One ingredient that Chadeayne points to as a “really important molecule” is the naturally-occurring compound aeruginascin, which scientists believe could drastically reduce or even remove the potential of a bad trip.

While it’s known that the psilocybin molecule is predominantly responsible for producing a mushroom trip, Chadeayne believes a raft of other chemicals also interact with one another and contribute to the psychedelic experience—a phenomenon known as the ”entourage effect”. Aeruginascin is thought to be one of those chemicals. By isolating it, scientists at CaaMTech hope to eliminate the risk of negative psychedelic experiences and increase the chance of a blissful trip.

And they’re not the only ones who believe in the power of the fungus.
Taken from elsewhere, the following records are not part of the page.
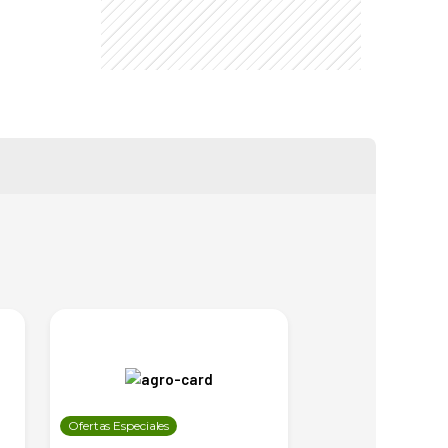
Ofertas Especiales
Ofertas Especiales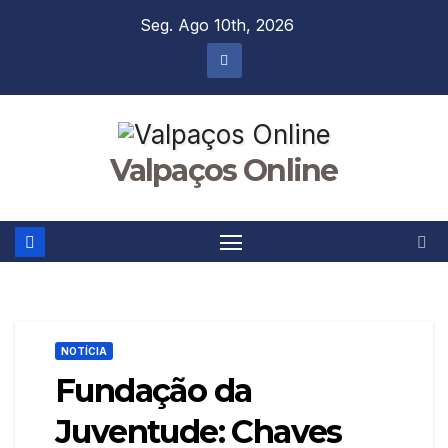
Skip
Seg. Ago 10th, 2026
to
content
Valpaços Online
NOTÍCIA
Fundação da
Juventude: Chaves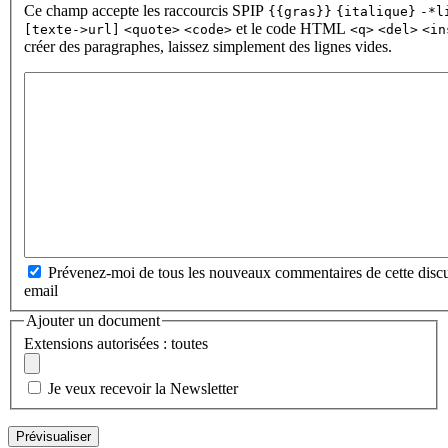
Ce champ accepte les raccourcis SPIP
{{gras}}
{italique}
-*l
et le code HTML
[texte->url]
<quote>
<code>
<q>
<del>
<in
créer des paragraphes, laissez simplement des lignes vides.
Prévenez-moi de tous les nouveaux commentaires de cette discu
email
Ajouter un document
Extensions autorisées : toutes
Je veux recevoir la Newsletter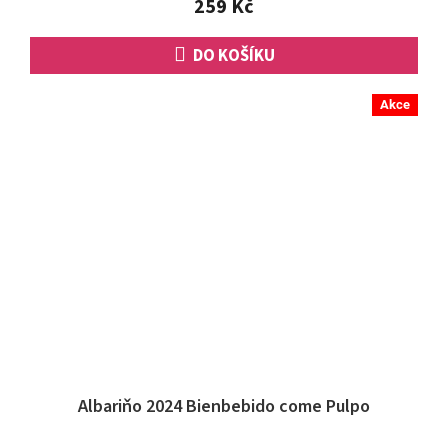
259 Kč
DO KOŠÍKU
Akce
Albariňo 2024 Bienbebido come Pulpo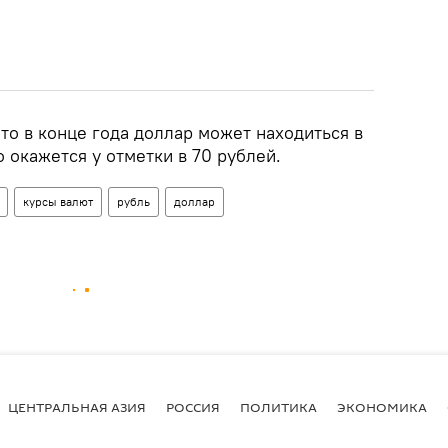
то в конце года доллар может находиться в
о окажется у отметки в 70 рублей.
курсы валют
рубль
доллар
ЦЕНТРАЛЬНАЯ АЗИЯ
РОССИЯ
ПОЛИТИКА
ЭКОНОМИКА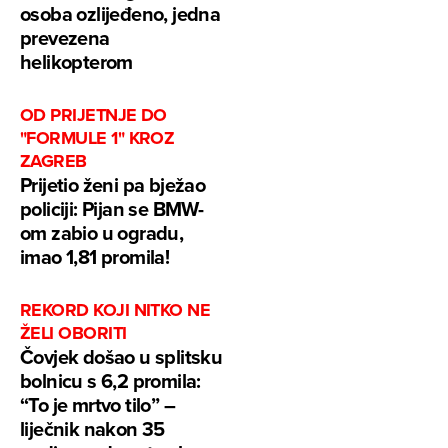
osoba ozlijeđeno, jedna
prevezena
helikopterom
OD PRIJETNJE DO
"FORMULE 1" KROZ
ZAGREB
Prijetio ženi pa bježao
policiji: Pijan se BMW-
om zabio u ogradu,
imao 1,81 promila!
REKORD KOJI NITKO NE
ŽELI OBORITI
Čovjek došao u splitsku
bolnicu s 6,2 promila:
“To je mrtvo tilo” –
liječnik nakon 35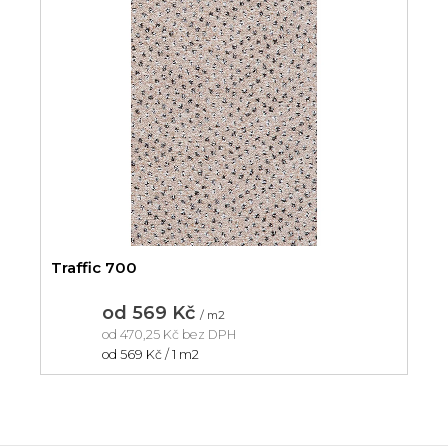
Traffic 700
od
569 Kč
/ m2
od
470,25 Kč
bez DPH
Měrná
od 569 Kč / 1 m2
cena: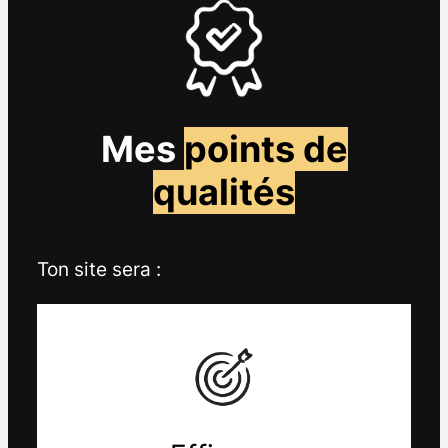
Mes
points de
qualités
Ton site sera :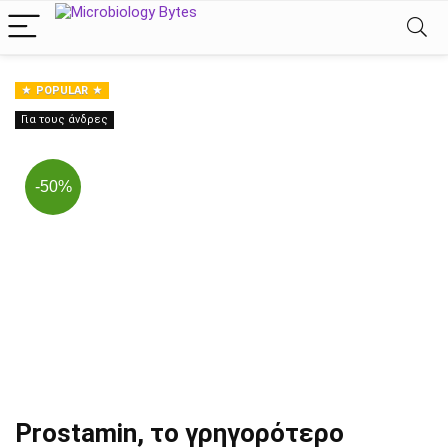
POPULAR
Για τους άνδρες
-50%
Prostamin, το γρηγορότερο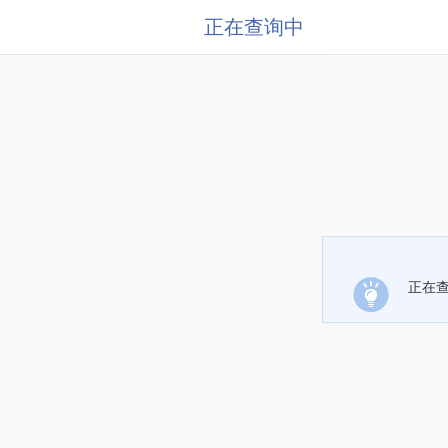
正在查询中
正在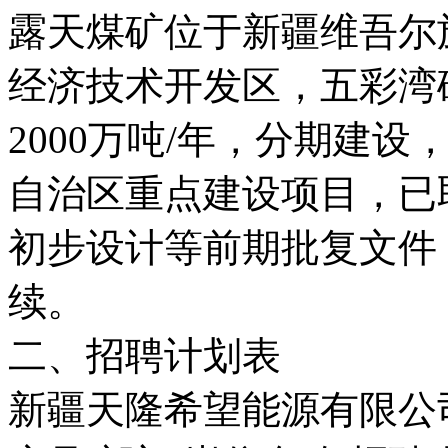
露天煤矿位于新疆维吾尔
经济技术开发区，五彩湾
2000万吨/年，分期建设
自治区重点建设项目，已
初步设计等前期批复文件
续。
二、招聘计划表
新疆天隆希望能源有限公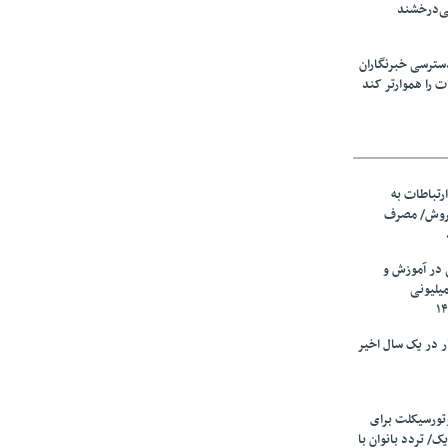
ی‌درخشند
سترسی خبرنگاران
ت را هموارتر کند
رتباطات به
فروش/ مصرف
در آموزش و
ورش؛ کاهش ۴ میلیونی
 خبرنگار در یک سال اخیر
تورسیکلت برای
یک/ تردد بانوان با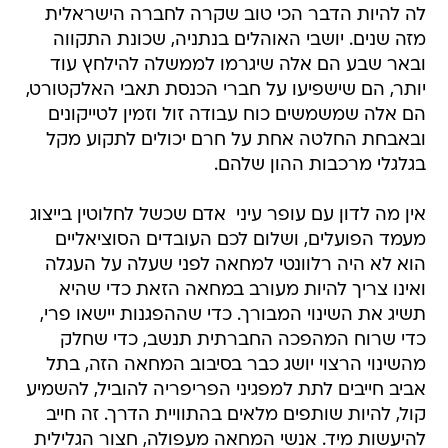
לה להיות הדבר הכי טוב שקרה לחברה הישראלית
מזה שנים. יושבי האוהלים בנתניה, שכונת התקווה
ובאר שבע הם אלה שיגרמו לממשלה להילחץ עוד
יותר, הם שישפיעו על חברי הכנסת תאבי האלקטורט,
הם אלה שמשמשים כוח עבודה זול וזמין לטייקונים
ובאבחת החלטה אחת על חרם יכולים לתקוע מקל
בגלגלי מרכבות ההון שלהם.
אין מה לדון עם עופר עיני  אדם שכשל לחלוטין בייצוג
מעמד הפועלים, ושלום לכם העובדים הסוציאליים 
הוא לא היה רלוונטי למחאה לפני שעלה על העגלה
ואינו צריך להיות מעורב במחאה הזאת כדי שהיא
תשיג את השינוי המבורך. כדי שההפגנות יישאו פרי,
כדי שרוח המהפכה החברתית תנשב, כדי שחלק
מהשינוי הרצוי יושג כבר בסיבוב המחאה הזה, בתל
אביב חייבים לתת למפגיני הפריפריה להוביל, להשמיע
קול, להיות שותפים מלאים בהתוויית הדרך. זה חייב
להיעשות מיד. אנשי המחאה מעפולה, חצור הגלילית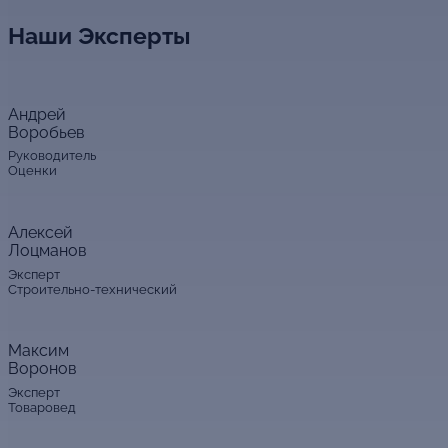
Наши Эксперты
Андрей
Воробьев
Руководитель
Оценки
Алексей
Лоцманов
Эксперт
Строительно-технический
Максим
Воронов
Эксперт
Товаровед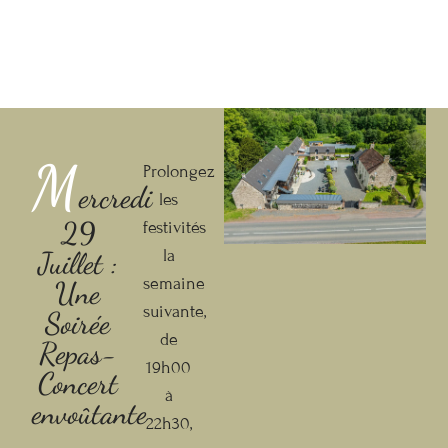
M
Prolongez
ercredi
les
29
festivités
Juillet :
la
semaine
Une
suivante,
Soirée
de
Repas-
19h00
Concert
à
envoûtante
22h30,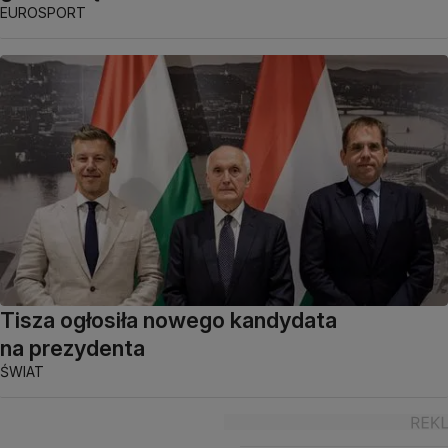
EUROSPORT
Tisza ogłosiła nowego kandydata
na prezydenta
ŚWIAT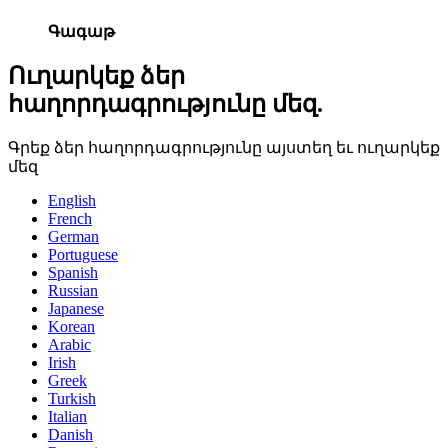
Գագաթ
Ուղարկեք ձեր
հաղորդագրությունը մեզ.
Գրեք ձեր հաղորդագրությունը այստեղ եւ ուղարկեք
մեզ
English
French
German
Portuguese
Spanish
Russian
Japanese
Korean
Arabic
Irish
Greek
Turkish
Italian
Danish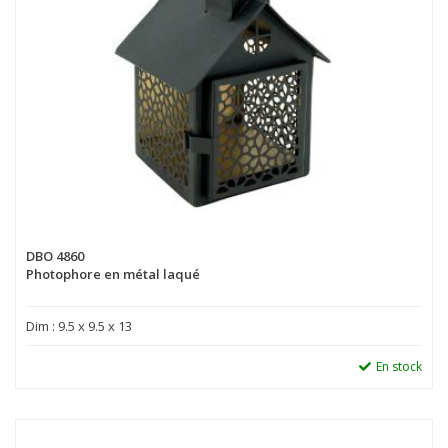
DBO 4860
Photophore en métal laqué
Dim : 9.5 x 9.5 x 13
En stock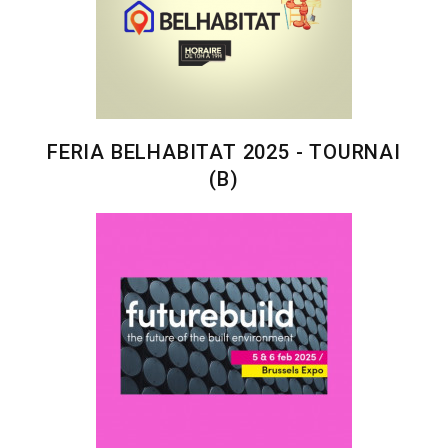
FERIA BELHABITAT 2025 - TOURNAI
(B)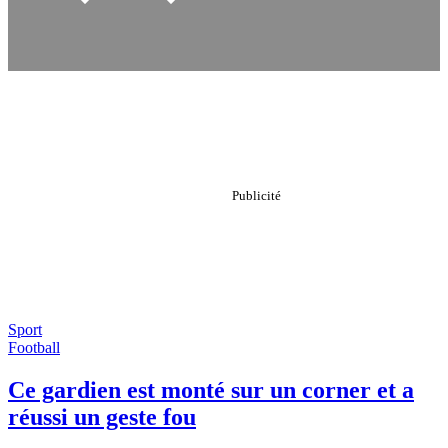
Sport
Football
Ce gardien est monté sur un corner et a
réussi un geste fou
Speaking to DoubleBlind, German mycologist and chemist Jochen Gartz suggested that “aeruginascin is now a hot topic in this wave of new therapy with psilocybin.”

Gartz is credited with discovering aeruginascin in the 80s, while investigating the various experiences of people who had inadvertently ingested magic mushrooms. In the cuore of that research he found that while some people reported feelings of anxiety and a “deep dysphoric mood”, others—namely, those who had consumed a mushroom species called Inocybe aeruginascens—reported positive experiences. It’s believed that Inocybe aeruginascens, found widely across central Europe, is the only mushroom on earth that contains the aeruginascin fungus.

While CCaaMTech seems to think that the chemical shows promise in improving psychedelic experiences, however, research is still ongoing. Chadeayne reportedly plans to test the effects of aeruginascin on animals later this year, and says they “want to know what it does first before we go tell other people that they need it.”

Until then, the idea of a euphoric mushroom trip being one hundred percent guaranteed remains something of a pipe dream.